-- WHAT NEEDS TO BE DONE --
In the forum thread about a gift from Switzerland below, list in order each segment of the web address's path that follows the domain name.

-- PASSAGE TO READ --
════════

# A Gift From Switzerland For You All



## JWL940 (Jun 11, 2010)

Last week was spent in Switzerland, all work and no play however with no time for window shopping or worse. I did manage to indulge in a little WIS though every time I walked past my hotel's reception desk and looked at their computers' wallpaper.










Now I managed to find a big bag of mini Toblerones for the girls in the office (they are not a present, they are a bribe, I need them a lot more then they need me) but what could I bring back for all on the Clock and Pocket Watch Forum (and wider I guess)?

Here's the URL for the above screen saver, enjoy and marvel at the minute and second hand as the second hand reaches 12.

http://www.sbb.ch/freizeit-ferien/allgemeine-informationen/wallpaper/sbb-uhr.html

Open the link and click on one of the three options under the clock to load it.


----------



## feenix (May 27, 2008)

════════

Saved data entries:
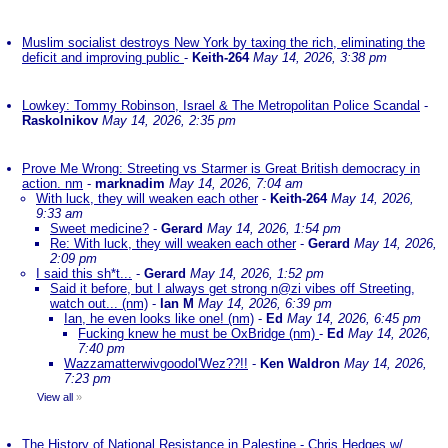
Muslim socialist destroys New York by taxing the rich, eliminating the
deficit and improving public
-
Keith-264
May 14, 2026, 3:38 pm
Lowkey: Tommy Robinson, Israel & The Metropolitan Police Scandal
-
Raskolnikov
May 14, 2026, 2:35 pm
Prove Me Wrong: Streeting vs Starmer is Great British democracy in
action. nm
-
marknadim
May 14, 2026, 7:04 am
With luck, they will weaken each other
-
Keith-264
May 14, 2026,
9:33 am
Sweet medicine?
-
Gerard
May 14, 2026, 1:54 pm
Re: With luck, they will weaken each other
-
Gerard
May 14, 2026,
2:09 pm
I said this sh*t...
-
Gerard
May 14, 2026, 1:52 pm
Said it before, but I always get strong n@zi vibes off Streeting,
watch out... (nm)
-
Ian M
May 14, 2026, 6:39 pm
Ian, he even looks like one! (nm)
-
Ed
May 14, 2026, 6:45 pm
Fucking knew he must be OxBridge (nm)
-
Ed
May 14, 2026,
7:40 pm
Wazzamatterwivgoodol'Wez??!!
-
Ken Waldron
May 14, 2026,
7:23 pm
View all
»
The History of National Resistance in Palestine - Chris Hedges w/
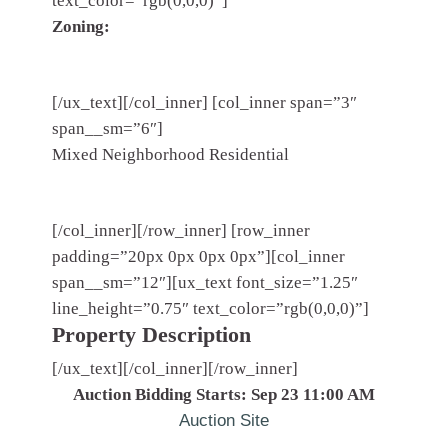
text_color=”rgb(0,0,0)”]
Zoning:
[/ux_text][/col_inner] [col_inner span=”3″
span__sm=”6″]
Mixed Neighborhood Residential
[/col_inner][/row_inner] [row_inner
padding=”20px 0px 0px 0px”][col_inner
span__sm=”12″][ux_text font_size=”1.25″
line_height=”0.75″ text_color=”rgb(0,0,0)”]
Property Description
[/ux_text][/col_inner][/row_inner]
Auction Bidding Starts: Sep 23 11:00 AM
Auction Site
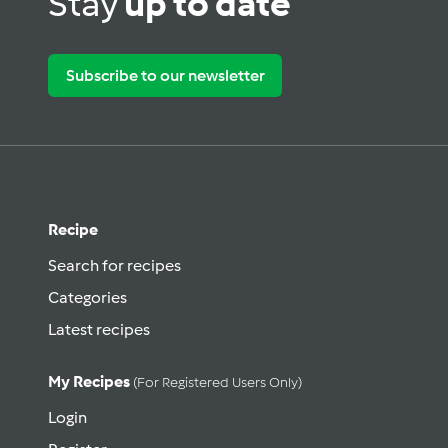
Stay
up to date
Subscribe to our newsletter
Recipe
Search for recipes
Categories
Latest recipes
My Recipes
(for Registered Users Only)
Login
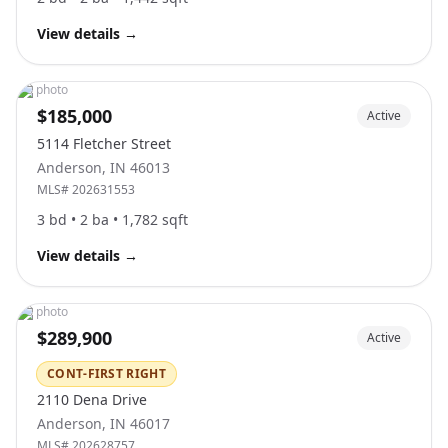
View details
→
No photo
$185,000
Active
5114 Fletcher Street
Anderson
,
IN
46013
MLS#
202631553
3
bd •
2
ba •
1,782
sqft
View details
→
No photo
$289,900
Active
CONT-FIRST RIGHT
2110 Dena Drive
Anderson
,
IN
46017
MLS#
202628757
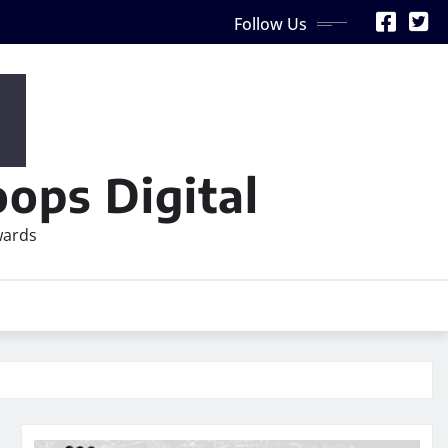
Follow Us
ops Digital
wards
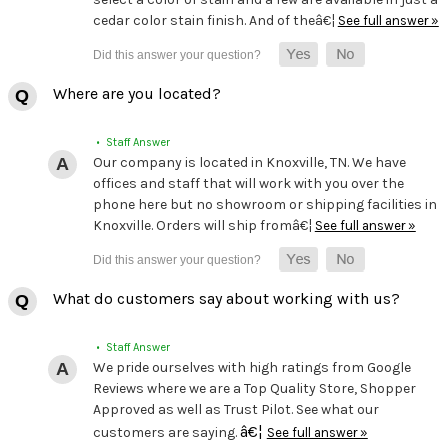
cedar color stain finish. And of theâ€¦
See full answer »
Where are you located?
• Staff Answer
Our company is located in Knoxville, TN. We have
offices and staff that will work with you over the
phone here but no showroom or shipping facilities in
Knoxville. Orders will ship fromâ€¦
See full answer »
What do customers say about working with us?
• Staff Answer
We pride ourselves with high ratings from Google
Reviews where we are a Top Quality Store, Shopper
Approved as well as Trust Pilot. See what our
â€¦
customers are saying.
See full answer »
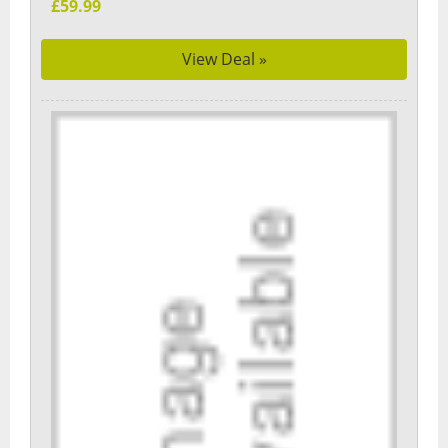
£59.99
View Deal »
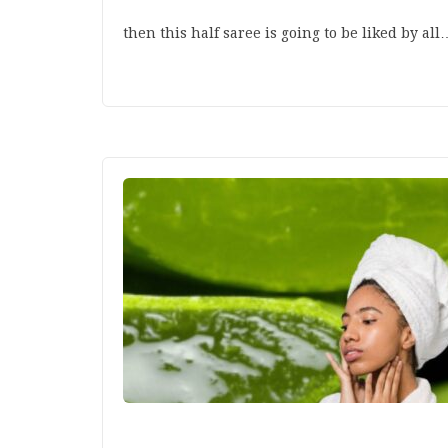
then this half saree is going to be liked by all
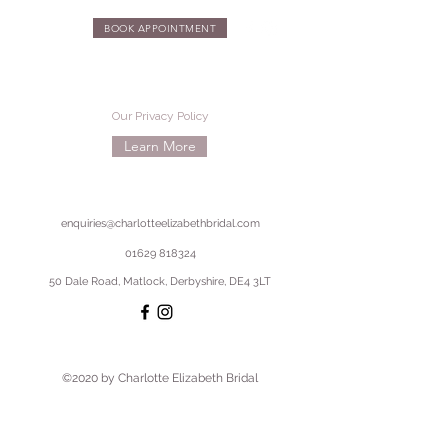
BOOK APPOINTMENT
Our Privacy Policy
Learn More
enquiries@charlotteelizabethbridal.com
01629 818324
50 Dale Road, Matlock, Derbyshire, DE4 3LT
©2020 by Charlotte Elizabeth Bridal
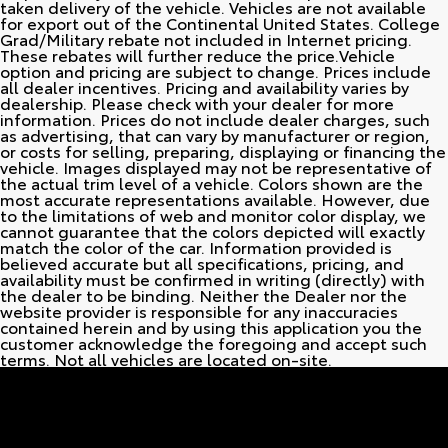
taken delivery of the vehicle. Vehicles are not available
for export out of the Continental United States. College
Grad/Military rebate not included in Internet pricing.
These rebates will further reduce the price.Vehicle
option and pricing are subject to change. Prices include
all dealer incentives. Pricing and availability varies by
dealership. Please check with your dealer for more
information. Prices do not include dealer charges, such
as advertising, that can vary by manufacturer or region,
or costs for selling, preparing, displaying or financing the
vehicle. Images displayed may not be representative of
the actual trim level of a vehicle. Colors shown are the
most accurate representations available. However, due
to the limitations of web and monitor color display, we
cannot guarantee that the colors depicted will exactly
match the color of the car. Information provided is
believed accurate but all specifications, pricing, and
availability must be confirmed in writing (directly) with
the dealer to be binding. Neither the Dealer nor the
website provider is responsible for any inaccuracies
contained herein and by using this application you the
customer acknowledge the foregoing and accept such
terms. Not all vehicles are located on-site.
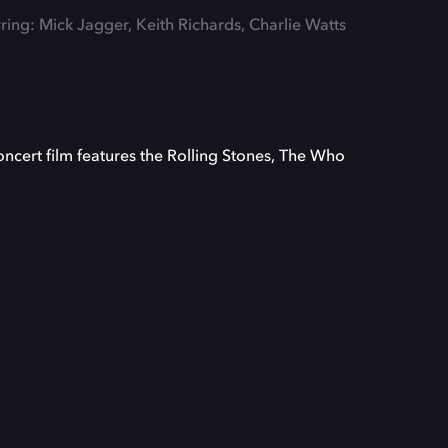
rring: Mick Jagger, Keith Richards, Charlie Watts
cert film features the Rolling Stones, The Who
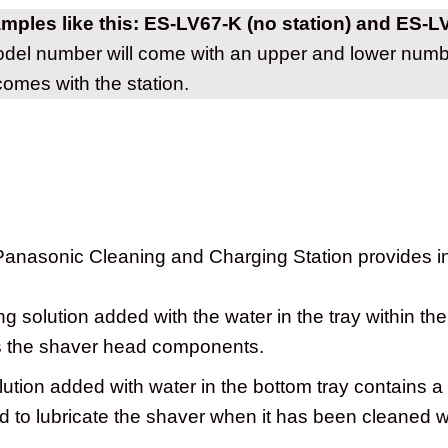
amples like this: ES-LV67-K (no station) and ES-L
el number will come with an upper and lower numbe
comes with the station.
 Panasonic Cleaning and Charging Station provides i
g solution added with the water in the tray within the
ns the shaver head components.
ution added with water in the bottom tray contains a
 to lubricate the shaver when it has been cleaned wi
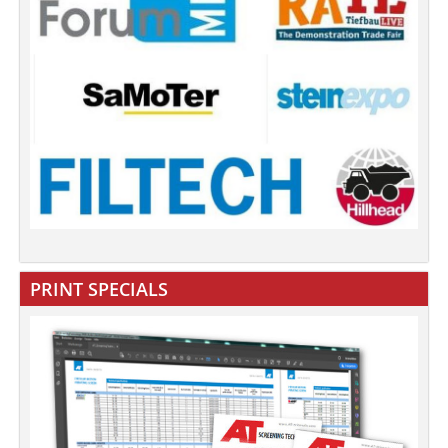
PRINT SPECIALS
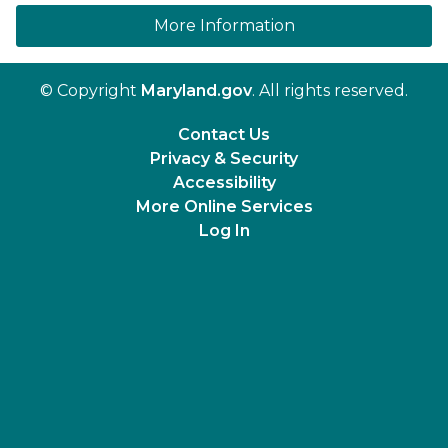
on human trafficki
More Information
© Copyright
Maryland.gov
. All rights reserved.
Contact Us
Privacy & Security
Accessibility
More Online Services
Log In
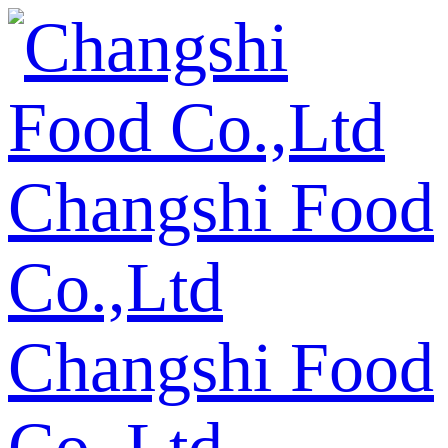
Changshi Food
Co.,Ltd
Changshi Food
Co.,Ltd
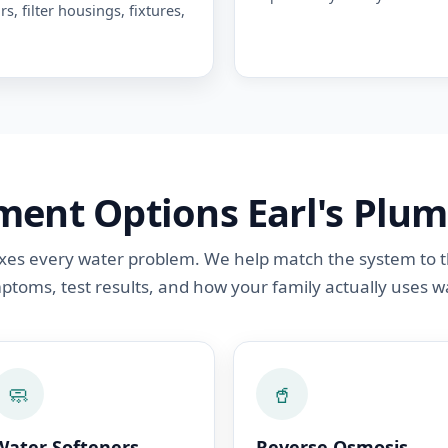
rs, filter housings, fixtures,
ent Options Earl's Plum
 fixes every water problem. We help match the system to 
ptoms, test results, and how your family actually uses wa
🧼
🥤
Water Softeners
Reverse Osmosis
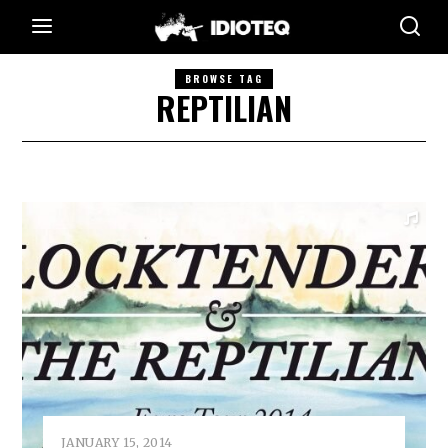
BROWSE TAG
REPTILIAN
JANUARY 15, 2014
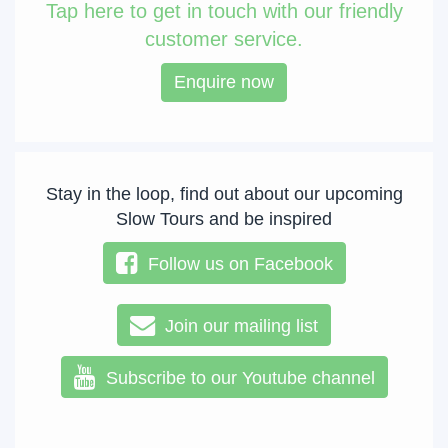
Tap
here to get in touch with our friendly
customer service.
Enquire now
Stay in the loop, find out about our upcoming
Slow Tours and be inspired
Follow us on Facebook
Join our mailing list
Subscribe to our Youtube channel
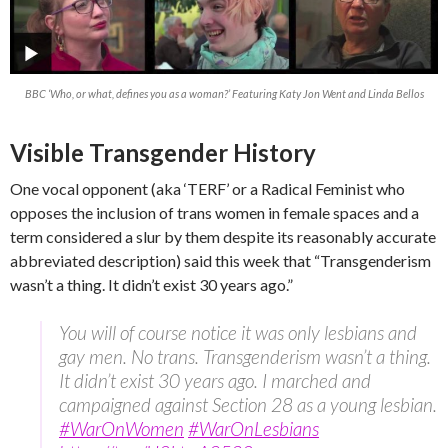
BBC ‘Who, or what, defines you as a woman?’ Featuring Katy Jon Went and Linda Bellos
Visible Transgender History
One vocal opponent (aka ‘TERF’ or a Radical Feminist who
opposes the inclusion of trans women in female spaces and a
term considered a slur by them despite its reasonably accurate
abbreviated description) said this week that “Transgenderism
wasn’t a thing. It didn’t exist 30 years ago.”
You will of course notice it was only lesbians and
gay men. No trans. Transgenderism wasn’t a thing.
It didn’t exist 30 years ago. I marched and
campaigned against Section 28 as a young lesbian.
#WarOnWomen
#WarOnLesbians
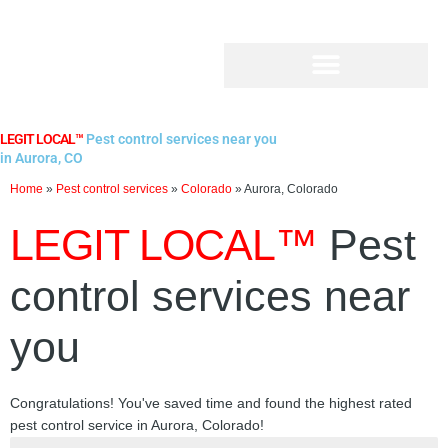
Skip
to
content
LEGIT LOCAL™
Pest control services near you
in Aurora, CO
Home
»
Pest control services
»
Colorado
»
Aurora, Colorado
LEGIT LOCAL™
Pest
control services near
you
Congratulations! You've saved time and found the highest rated
pest control service in Aurora, Colorado!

════════

-- ANSWER SPACE --
freizeit-ferien
allgemeine-informationen
wallpaper
sbb-uhr.html